Au Burkina Faso, pays frontalier en proie au feu récurrent de groupes djihadistes, c’est avec une attention particulière que l’on scrute les problèmes politiques de la Côte d’Ivoire, les deux nations entretenant depuis toujours des liens multiformes et très étroits.

«Les interrelations socioéconomiques entre les Burkinabè et les Ivoiriens sont telles que les moindres variations politiques ou économiques dans l’un de ces pays se ressentent plus ou moins fortement dans l’autre. En l’occurrence, la crise armée de la décennie 2000 en Côte d’Ivoire a globalement eu un impact négatif sur l’économie burkinabè», a expliqué Siaka Coulibaly.

Selon l’analyste, les points de vue des Burkinabè sur la situation politique en Côte d’Ivoire oscillent autour de deux points.

«La première préoccupation englobe à la fois la crainte d’un nouveau conflit armé qui pourrait entraîner des pertes en vies humaines –particulièrement des Burkinabè vivant en Côte d’Ivoire– et celle d’une baisse des revenus –le poids des transferts financiers aux Burkinabè en provenance de parents en Côte d’Ivoire est très important. La seconde est d’ordre moral. Les Burkinabè font référence aux valeurs africaines de tolérance et surtout, ils réprouvent ce qu’ils considèrent comme de l’ingratitude dans les relations politiques. Ils considèrent l’affaire Soro comme relevant de la relation père-fils et accusent le président Ouattara de dureté envers son ex-poulain», a-t-il déclaré.

Tout comme la Côte d’Ivoire, le Burkina Faso connaîtra une élection présidentielle en 2020. Entre les attaques armées qui se multiplient dans le pays et la polémique autour du vote de la diaspora qui devrait avoir lieu pour la première fois, le scrutin s’annonce tout aussi mouvementé.

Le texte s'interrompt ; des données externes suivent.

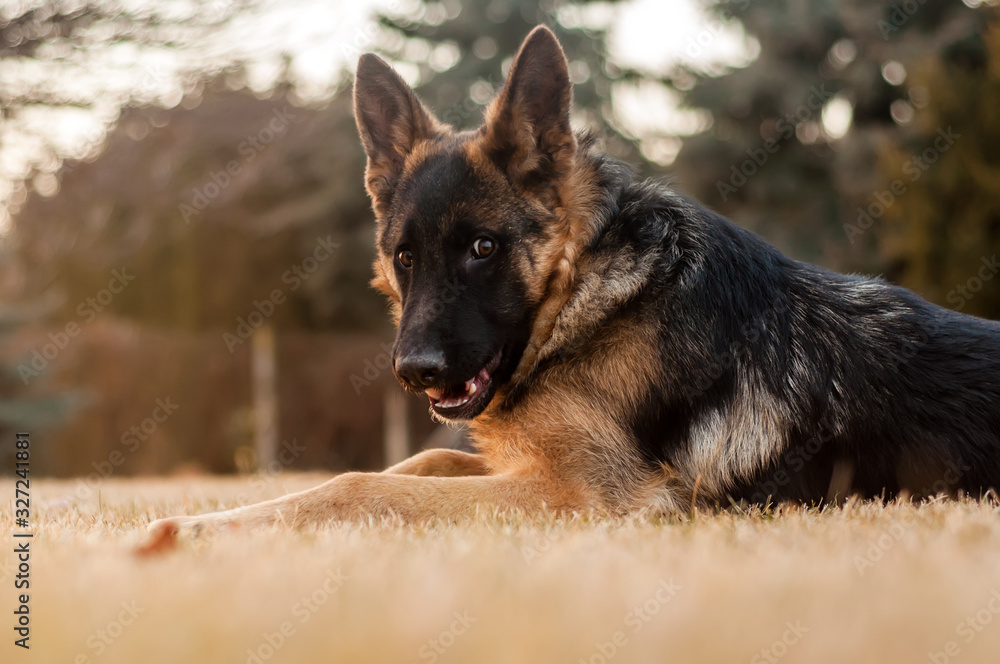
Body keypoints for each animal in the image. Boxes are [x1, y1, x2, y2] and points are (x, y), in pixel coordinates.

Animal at [146, 24, 1000, 544]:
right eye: (405, 256)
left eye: (483, 247)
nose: (413, 371)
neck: (589, 295)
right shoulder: (523, 468)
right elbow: (412, 466)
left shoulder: (579, 495)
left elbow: (358, 486)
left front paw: (190, 530)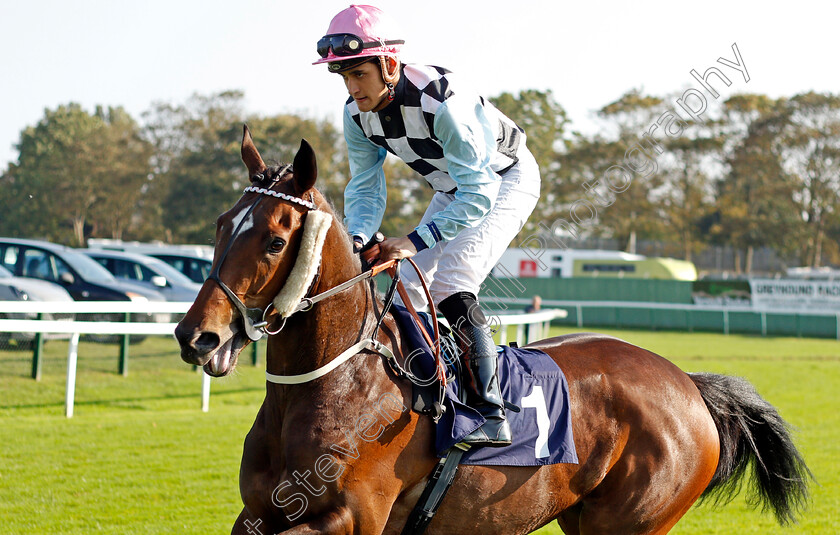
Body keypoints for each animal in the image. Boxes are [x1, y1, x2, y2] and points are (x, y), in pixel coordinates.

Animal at [174, 129, 812, 535]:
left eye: (276, 240)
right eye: (221, 224)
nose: (196, 336)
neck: (339, 381)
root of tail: (687, 382)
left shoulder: (352, 518)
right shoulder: (258, 512)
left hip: (633, 522)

«Il est certain que des troubles sociopolitiques en Côte d’Ivoire impacteraient les élections de fin 2020 au Burkina Faso. La Côte d’Ivoire héberge le plus gros contingent de Burkinabè vivant à l’extérieur (estimé à quatre millions de personnes dont plus de deux millions d’électeurs potentiels, ndlr) et ceux-ci ont été au premier plan dans le conflit de la décennie 2000. Il est indéniable qu’un nouvel affrontement perturberait profondément le vote des Burkinabè vivant en Côte d’Ivoire, voire l’empêcherait tout simplement», a conclu Siaka Coulibaly.